Fast-forward to Sept. 21: The park celebrated both its 10th anniversary with a Lovefest and the launch of PhoenIX: Rising Together, a fundraising campaign with the ambitious goal of raising $10,000 by the end of the year.
Should it succeed, it will be the “the first time in a long time” the nonprofit foundation has met its annual fundraising goals, Executive Director Ewa Harr told The Daily Progress.
“It’s taken us a year to get back on our feet,” she said, “and stabilize to the point where we can look ahead and say, ‘OK, with continued community support we can continue, not only to do what we’ve been doing, but to do things better, to do more and to bring back some of the things we had to put on pause last year.’”
Some of those paused programs included free artmaking projects, Thursday night sunset markets and summertime camps and movie nights.
Instead, the Ix Arts Foundation decided to redirect its time and energy on four primary sources of revenue for the park: admissions to the popular Looking Glass immersive art exhibit; the festivals hosted on the wide, decorated blacktop behind the exhibit; the seasonal Farmers Market at Ix and other community partnerships as well as sponsorships, grants and donations.
The cutbacks and renewed focus seem to have paid off.
Roughly 2,000 people attended festivals at the park over the past year, including Cville Arts Fest, Soul of Cville and Fae Fest. The Looking Glass space also hosted a well-attended “Rainbow Disco,” the official after-party for Charlottesville Pride earlier in September. Harr said there have been wait lists for artists, performers and vendors hoping to get into many of those events. The free “Community Days” at the Looking Glass exhibit, thanks to the sponsorship of car dealership Flow Toyota, have seen roughly 500 pairs of feet walk through the space’s hidden, bookshelf-disguised door every month.
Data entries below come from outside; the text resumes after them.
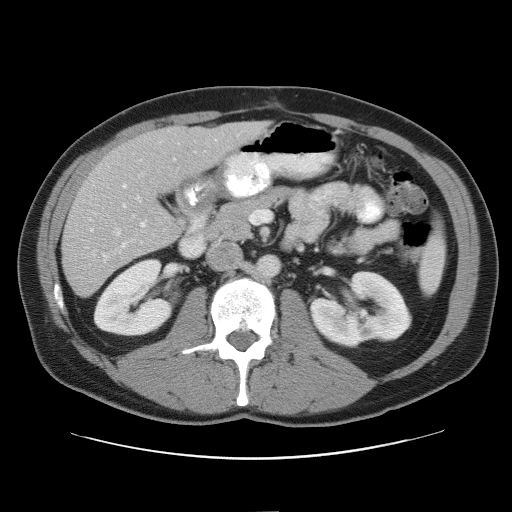
Contrast-enhanced abdominal CT, one axial slice. Position 27 of 52 along the scan axis. Intravenous contrast given. Soft-tissue window (W 400 / L 40 HU). 5 mm slice thickness. 512 × 512 image matrix, field of view 393 × 393 mm. From the clinical record (not read from this slice): patient: male, age 65 years at operation; diagnosis: colorectal cancer liver metastases, imaged before liver resection; multiple liver metastases: yes; largest metastasis: 4 cm; chemotherapy before resection: yes.
Annotated regions visible in this slice (manually delineated by an expert):
- hepatic veins: bounding box (x1, y1, x2, y2) in pixels: (88, 172, 145, 263)
- liver: (63, 122, 265, 297)
- planned liver remnant (the part of the liver to remain after resection): (118, 122, 264, 192)
- portal vein (with intrahepatic branches): (122, 184, 147, 246)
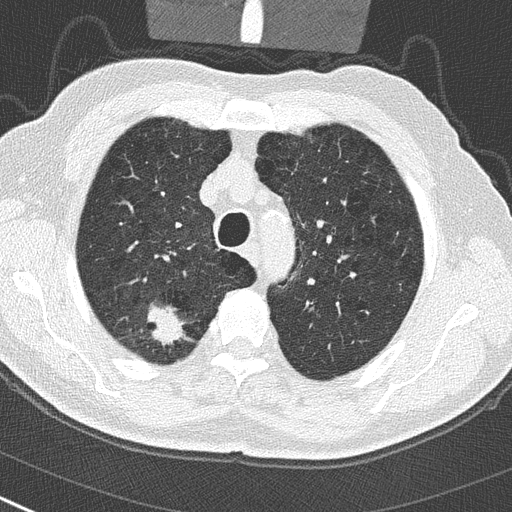
Axial slice from a low-dose chest CT screening exam. Baseline annual screen. Lung window (W 1500 / L -600 HU). Slice 65 of 290 in the series. 512 × 512 image matrix, field of view 300 × 300 mm. Male, age 65 years at enrolment.
Lesion marked by an expert reader, bounding box <132,300,195,357> (left, top, right, bottom; pixels). Reader record for this screening exam (exam-level; its link to the box is not recorded): non-calcified nodule or mass ≥4 mm, right upper lobe, 24 × 19 mm, spiculated (stellate) margins, soft tissue attenuation. Official screen result: positive, change unspecified: nodule(s) >= 4 mm or enlarging nodule(s), mass(es), or other non-specific abnormalities suspicious for lung cancer. Lung cancer was diagnosed 32 days after this screen: non-small cell carcinoma, right upper lobe, poorly differentiated (G3), stage IA (AJCC 6th edition), 29 mm at pathology.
The agreement with Flow is set to expire at the end of November, but Harr is hopeful the foundation will be able to renew the partnership next year.
“We’ve been really successful,” she said. “We’ve almost met 100% of our anticipated board donations, sponsorship donations and corporate donations. Public donations are our last quadrant.”
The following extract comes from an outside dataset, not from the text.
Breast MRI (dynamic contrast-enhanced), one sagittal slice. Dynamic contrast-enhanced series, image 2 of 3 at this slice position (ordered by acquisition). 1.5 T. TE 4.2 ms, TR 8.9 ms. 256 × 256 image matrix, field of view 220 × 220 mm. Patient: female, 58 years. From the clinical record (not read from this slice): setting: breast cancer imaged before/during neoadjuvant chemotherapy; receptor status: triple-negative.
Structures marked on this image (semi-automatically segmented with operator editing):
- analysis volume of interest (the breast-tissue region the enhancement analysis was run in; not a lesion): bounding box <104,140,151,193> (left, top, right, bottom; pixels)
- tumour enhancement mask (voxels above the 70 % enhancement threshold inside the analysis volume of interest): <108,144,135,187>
With the charitable donations to the PhoenIX campaign, bringing in $600 last Monday afternoon, the foundation plans to fund a variety of projects at the park.
The park has created a scale of needs, identifying where to allocate the funds starting with financial gifts of $25 to $1,000 going toward general operations and large contributions helping to upgrade facilities to improve accessibility, community engagement and renovation projects. Contributions of $100,000 can be funneled to a named scholarship program to support “aspiring artists, fostering the growth of creativity and knowledge within the community.”
Given the outpouring of community support Ix received last fall when the foundation came forward to the public about its financial struggles, Harr is optimistic the PhoenIX campaign will be successful.
“Now we’ve gotten here, and we’re like, ‘OK, we’ve kind of figured out the things, the little hiccups or difficulties that we were having,’” she said, “Now when we ask for your support, we can use it in a way that is going to give back to the community and be meaningful to our organization and our patrons.”
Cutting a check on the park’s 10th anniversary wasn’t the only way park visitors showed their support for what Harr called a “vital, free third space for the community.” Many showed up for the third-ever Lovefest at Ix on the night of Sept. 21.
Orchestrated by park founder Brian Wimer, who runs the Charlottesville-based Amoeba Film production company, the first two iterations of Lovefest were thrown to celebrate the 50th anniversary of the 1967 Monterey Pop music festival, recognized as inspiring the “Summer of Love,” and another for the Woodstock Rock Festival. This year, Wimer brought together a mix of musical artists, craft vendors, fire spinners and an aerial acrobats to show Ix’s gratitude “to the community that has supported us.”
“After 10 years, the notion with the art park originally, and I think still is, is that this isn’t one person’s work; this is everybody’s work,” he told The Daily Progress. “Because we wanted people to feel that art wasn’t something that other people do. Art’s something that we all do, so how do you contribute to it in a higher order?”
As for the future, Wimer said he is reaching back out to the artists, musicians and merrymakers who have played a role in the park’s existence to invite them back as Ix is “reinventing itself.”
Though what that may look like exactly remains to be seen.
“It’s part of that unanticipated and openness to possibility that has always been part of our ‘dream big,’ ‘anything is possible,’” Wimer said. “So there is one thing of looking forward and seeing how you’re going to make it sustainable and all that, but there’s also leaving that open door to who knows what could come in.
“And again, that’s contingent on the people who come down and experience this,” he added.